Okay, I'm back. In his book "The Founding Fish" McPhee goes to great
lengths to quote quite a few resources regarding their opinions on catch and
release. McPhee is quite firmly in the camp of catch and kill for food, and
though I certainly don't want to put words in his mouth, it seems this comes
from a belief that C&R is torturous to the fish. McPhee quotes from PETA,
though also makes efforts to expose the rather ridiculous excesses of their
philosophy. The book is excellently researched and a magnificent read for
its historical placement of this important game fish. The most telling part
regarding his C&R philosophy that I can quote is this:

"To go a shade further than Bryant, catch-and-release fishing may be cruelty
masqerading as political correctness. You can't help wondering what sorts
of things people are doing today that seemed clearly right and good, yet
will one day seem wrong and bad. If I were strolling through the annals of
incorrectness - up past the invertible heroism of General Custer and on
through the safaris of Dennis Finch-Hatton - I would expect to discern, out
in the future, catch-and-release fishing. At its best it is what Thomas
McGuane calls "the thrill of the release, of a trout darting from your
opening hands or resting its weight very slightly in your palms underwater,
then easing off." At its worst it is dire - an unintended failure. In the
words of a shad biologist who works for a firm in Pennsylvania called
Ecology III Environmental Services, "A lot of good Samaritans are killing
fish." You watch a guy in Connecticut catch a shad in a boat. He stickes a
finger in past a gill cover and it comes out the mouth. He lifts the shad
to show its size and beauty, then lowers the shad into the water and removes
his finger. Roughing gills is what biologists call "a pure death sign."

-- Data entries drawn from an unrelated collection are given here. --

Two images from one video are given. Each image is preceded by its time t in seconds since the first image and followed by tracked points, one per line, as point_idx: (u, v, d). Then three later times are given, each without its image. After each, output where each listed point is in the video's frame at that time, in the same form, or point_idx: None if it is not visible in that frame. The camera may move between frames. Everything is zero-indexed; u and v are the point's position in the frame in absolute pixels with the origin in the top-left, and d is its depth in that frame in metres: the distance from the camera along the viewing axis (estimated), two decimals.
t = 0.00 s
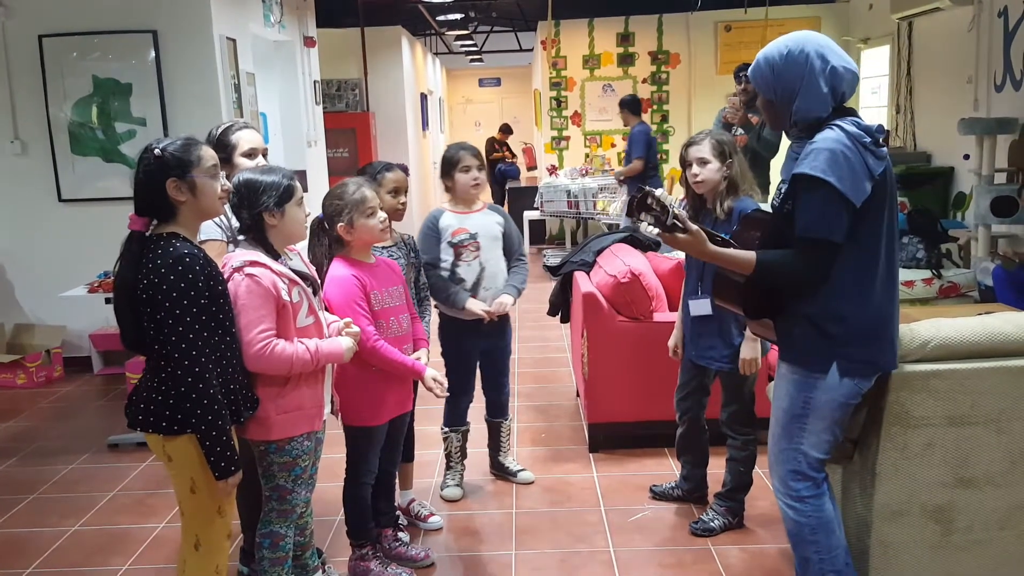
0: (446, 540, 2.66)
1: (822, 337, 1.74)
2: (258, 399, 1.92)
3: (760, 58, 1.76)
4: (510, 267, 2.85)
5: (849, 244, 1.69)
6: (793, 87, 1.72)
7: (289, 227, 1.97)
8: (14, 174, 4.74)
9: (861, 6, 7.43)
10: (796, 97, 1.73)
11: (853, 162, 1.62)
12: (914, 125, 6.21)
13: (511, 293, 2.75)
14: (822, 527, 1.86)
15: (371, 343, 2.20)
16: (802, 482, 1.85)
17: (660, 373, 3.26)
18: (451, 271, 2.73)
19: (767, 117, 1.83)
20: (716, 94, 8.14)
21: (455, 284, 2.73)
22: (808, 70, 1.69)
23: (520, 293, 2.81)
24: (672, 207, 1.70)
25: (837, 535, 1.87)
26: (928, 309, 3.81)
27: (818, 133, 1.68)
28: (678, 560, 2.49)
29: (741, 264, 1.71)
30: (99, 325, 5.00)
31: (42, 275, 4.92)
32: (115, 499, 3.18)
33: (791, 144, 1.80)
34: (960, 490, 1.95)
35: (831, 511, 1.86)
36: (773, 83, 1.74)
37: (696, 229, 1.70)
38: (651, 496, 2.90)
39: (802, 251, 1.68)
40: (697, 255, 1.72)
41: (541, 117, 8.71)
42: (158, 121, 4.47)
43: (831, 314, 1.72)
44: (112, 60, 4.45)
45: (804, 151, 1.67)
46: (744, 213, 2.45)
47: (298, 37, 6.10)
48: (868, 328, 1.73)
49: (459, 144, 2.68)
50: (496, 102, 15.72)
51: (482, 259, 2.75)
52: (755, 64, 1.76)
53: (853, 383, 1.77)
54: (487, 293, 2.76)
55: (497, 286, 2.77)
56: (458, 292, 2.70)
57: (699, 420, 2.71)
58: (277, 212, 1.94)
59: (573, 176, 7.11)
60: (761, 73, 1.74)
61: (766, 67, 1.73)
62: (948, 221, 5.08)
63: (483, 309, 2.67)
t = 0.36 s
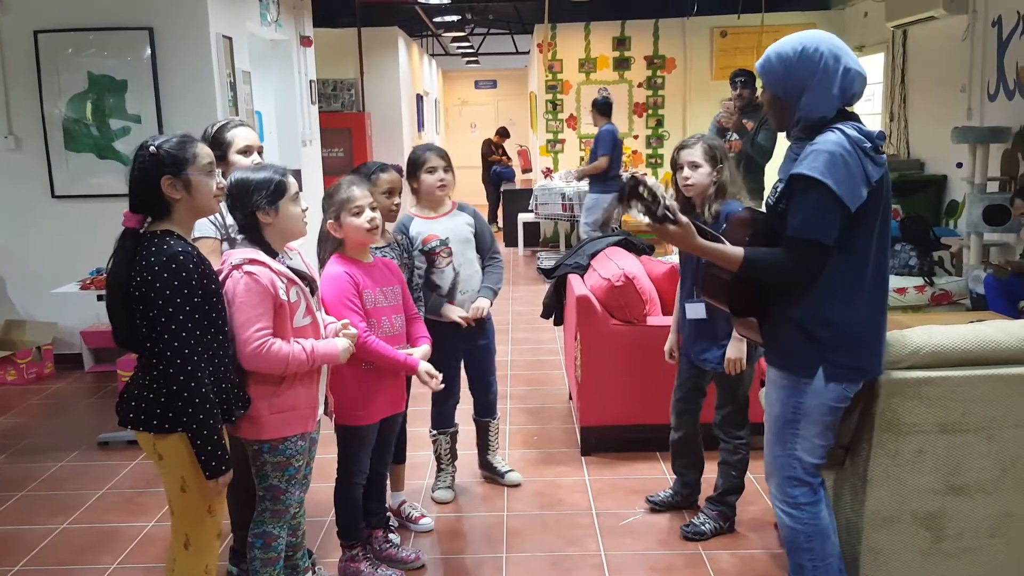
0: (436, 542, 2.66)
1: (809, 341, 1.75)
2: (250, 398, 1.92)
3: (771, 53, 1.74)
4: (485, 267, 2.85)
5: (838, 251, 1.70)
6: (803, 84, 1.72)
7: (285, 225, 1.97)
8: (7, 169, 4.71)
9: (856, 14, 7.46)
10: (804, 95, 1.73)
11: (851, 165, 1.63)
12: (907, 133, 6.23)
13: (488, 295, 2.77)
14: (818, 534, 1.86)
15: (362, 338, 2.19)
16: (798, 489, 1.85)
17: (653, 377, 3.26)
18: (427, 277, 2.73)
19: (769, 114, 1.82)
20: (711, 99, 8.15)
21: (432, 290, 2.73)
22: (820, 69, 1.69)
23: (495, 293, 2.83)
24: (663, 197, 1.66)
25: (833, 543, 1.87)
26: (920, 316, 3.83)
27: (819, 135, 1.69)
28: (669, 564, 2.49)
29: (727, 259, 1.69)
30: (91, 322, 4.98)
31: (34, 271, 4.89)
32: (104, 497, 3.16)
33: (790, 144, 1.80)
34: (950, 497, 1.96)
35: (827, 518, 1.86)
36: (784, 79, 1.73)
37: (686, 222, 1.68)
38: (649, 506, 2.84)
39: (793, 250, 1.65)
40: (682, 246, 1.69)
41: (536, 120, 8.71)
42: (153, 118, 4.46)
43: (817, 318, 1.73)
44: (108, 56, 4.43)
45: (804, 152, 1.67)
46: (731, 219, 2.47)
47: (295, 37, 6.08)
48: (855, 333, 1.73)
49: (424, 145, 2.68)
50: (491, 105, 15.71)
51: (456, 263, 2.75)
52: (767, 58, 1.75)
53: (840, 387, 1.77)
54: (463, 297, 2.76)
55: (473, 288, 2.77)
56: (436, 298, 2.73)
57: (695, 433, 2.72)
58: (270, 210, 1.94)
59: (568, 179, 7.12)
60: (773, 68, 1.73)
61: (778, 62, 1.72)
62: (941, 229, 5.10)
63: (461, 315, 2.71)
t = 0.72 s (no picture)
0: (435, 547, 2.65)
1: (804, 345, 1.74)
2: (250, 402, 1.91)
3: (793, 57, 1.74)
4: (491, 271, 2.85)
5: (836, 251, 1.69)
6: (824, 88, 1.72)
7: (287, 230, 1.97)
8: (8, 173, 4.72)
9: (856, 20, 7.46)
10: (825, 100, 1.72)
11: (857, 166, 1.63)
12: (907, 139, 6.24)
13: (493, 298, 2.76)
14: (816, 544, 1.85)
15: (374, 341, 2.21)
16: (796, 497, 1.84)
17: (653, 383, 3.26)
18: (431, 278, 2.73)
19: (783, 118, 1.82)
20: (711, 105, 8.16)
21: (436, 291, 2.72)
22: (844, 74, 1.70)
23: (500, 297, 2.82)
24: (661, 166, 1.63)
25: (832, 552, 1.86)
26: (921, 322, 3.82)
27: (831, 136, 1.69)
28: (669, 570, 2.48)
29: (715, 243, 1.66)
30: (91, 326, 4.98)
31: (35, 275, 4.89)
32: (104, 501, 3.16)
33: (803, 150, 1.79)
34: (952, 505, 1.95)
35: (823, 528, 1.85)
36: (806, 83, 1.73)
37: (679, 198, 1.65)
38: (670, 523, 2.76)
39: (789, 244, 1.64)
40: (671, 224, 1.68)
41: (537, 126, 8.72)
42: (155, 123, 4.47)
43: (812, 323, 1.72)
44: (110, 62, 4.44)
45: (812, 151, 1.67)
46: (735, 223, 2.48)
47: (295, 42, 6.09)
48: (852, 338, 1.73)
49: (430, 150, 2.68)
50: (491, 110, 15.73)
51: (462, 266, 2.75)
52: (789, 62, 1.75)
53: (825, 396, 1.77)
54: (468, 299, 2.76)
55: (478, 291, 2.78)
56: (440, 298, 2.70)
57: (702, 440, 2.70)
58: (272, 215, 1.94)
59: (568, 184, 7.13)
60: (795, 71, 1.73)
61: (801, 65, 1.72)
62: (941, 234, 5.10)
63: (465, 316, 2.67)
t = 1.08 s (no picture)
0: (436, 549, 2.66)
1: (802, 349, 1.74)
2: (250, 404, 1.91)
3: (799, 63, 1.74)
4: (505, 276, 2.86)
5: (835, 257, 1.69)
6: (830, 94, 1.72)
7: (280, 233, 1.96)
8: (10, 176, 4.73)
9: (857, 22, 7.46)
10: (830, 106, 1.73)
11: (858, 174, 1.63)
12: (909, 142, 6.24)
13: (508, 302, 2.78)
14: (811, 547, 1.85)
15: (393, 342, 2.22)
16: (791, 500, 1.85)
17: (655, 385, 3.26)
18: (449, 276, 2.74)
19: (788, 124, 1.82)
20: (713, 108, 8.16)
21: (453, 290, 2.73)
22: (850, 81, 1.70)
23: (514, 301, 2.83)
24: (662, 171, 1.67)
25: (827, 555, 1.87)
26: (923, 325, 3.82)
27: (832, 143, 1.69)
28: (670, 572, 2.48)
29: (712, 253, 1.68)
30: (94, 328, 4.99)
31: (37, 278, 4.90)
32: (106, 503, 3.17)
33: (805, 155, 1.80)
34: (953, 507, 1.95)
35: (819, 531, 1.86)
36: (812, 88, 1.73)
37: (677, 207, 1.66)
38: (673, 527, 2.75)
39: (788, 253, 1.65)
40: (670, 235, 1.69)
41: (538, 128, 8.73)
42: (157, 126, 4.48)
43: (810, 327, 1.72)
44: (111, 65, 4.45)
45: (813, 158, 1.67)
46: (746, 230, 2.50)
47: (297, 45, 6.11)
48: (852, 341, 1.73)
49: (455, 152, 2.70)
50: (493, 112, 15.75)
51: (481, 266, 2.77)
52: (795, 67, 1.74)
53: (822, 402, 1.76)
54: (484, 300, 2.78)
55: (494, 293, 2.79)
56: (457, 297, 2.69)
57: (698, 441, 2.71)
58: (265, 219, 1.94)
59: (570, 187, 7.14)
60: (801, 77, 1.73)
61: (808, 71, 1.72)
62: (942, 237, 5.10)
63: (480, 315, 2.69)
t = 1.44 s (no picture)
0: (438, 547, 2.66)
1: (805, 348, 1.75)
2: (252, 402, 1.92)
3: (778, 54, 1.75)
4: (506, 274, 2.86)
5: (829, 261, 1.69)
6: (810, 83, 1.71)
7: (281, 233, 1.96)
8: (12, 176, 4.74)
9: (860, 20, 7.44)
10: (810, 95, 1.72)
11: (839, 179, 1.62)
12: (912, 140, 6.23)
13: (508, 300, 2.77)
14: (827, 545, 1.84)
15: (388, 340, 2.22)
16: (807, 497, 1.83)
17: (657, 385, 3.26)
18: (451, 275, 2.74)
19: (768, 116, 1.82)
20: (715, 107, 8.15)
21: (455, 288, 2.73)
22: (830, 70, 1.70)
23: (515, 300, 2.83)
24: (653, 230, 1.68)
25: (843, 553, 1.85)
26: (926, 324, 3.82)
27: (809, 149, 1.68)
28: (673, 571, 2.48)
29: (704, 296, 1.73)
30: (96, 328, 4.99)
31: (40, 278, 4.91)
32: (109, 502, 3.17)
33: (787, 152, 1.79)
34: (956, 505, 1.95)
35: (836, 529, 1.84)
36: (791, 78, 1.73)
37: (664, 263, 1.72)
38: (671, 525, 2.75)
39: (774, 267, 1.66)
40: (664, 286, 1.75)
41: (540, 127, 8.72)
42: (158, 125, 4.48)
43: (810, 327, 1.73)
44: (113, 64, 4.45)
45: (793, 167, 1.66)
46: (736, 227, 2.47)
47: (299, 45, 6.11)
48: (851, 342, 1.72)
49: (460, 152, 2.71)
50: (495, 111, 15.74)
51: (482, 265, 2.77)
52: (774, 58, 1.75)
53: (834, 396, 1.76)
54: (484, 299, 2.77)
55: (494, 292, 2.79)
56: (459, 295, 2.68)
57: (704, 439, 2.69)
58: (266, 219, 1.94)
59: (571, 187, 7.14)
60: (780, 66, 1.73)
61: (787, 61, 1.72)
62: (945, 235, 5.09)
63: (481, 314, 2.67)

Gill membranes are sensitive, elaborate, and easily broken. Whan they are
damaged, a fish loses its ablity to extract oxygen from water. In a video
called "Fishing for the American Shad," instructor John Punola reaches for a
roe shad, saying, "Shad are very fragile. I can pick him up easily by the
gills." Even the most adroit underwater release can turn loose a fish sick
with stress, destined not to recover. And the more the catch-and-release
angler fumbles - the more he manhandles fish up in air, twisting and yanking
to disgorge the hook- the lower the chance of survival. Boyd Kynard: "That
air-handling time, it's the worst, it's the hardest thing on them."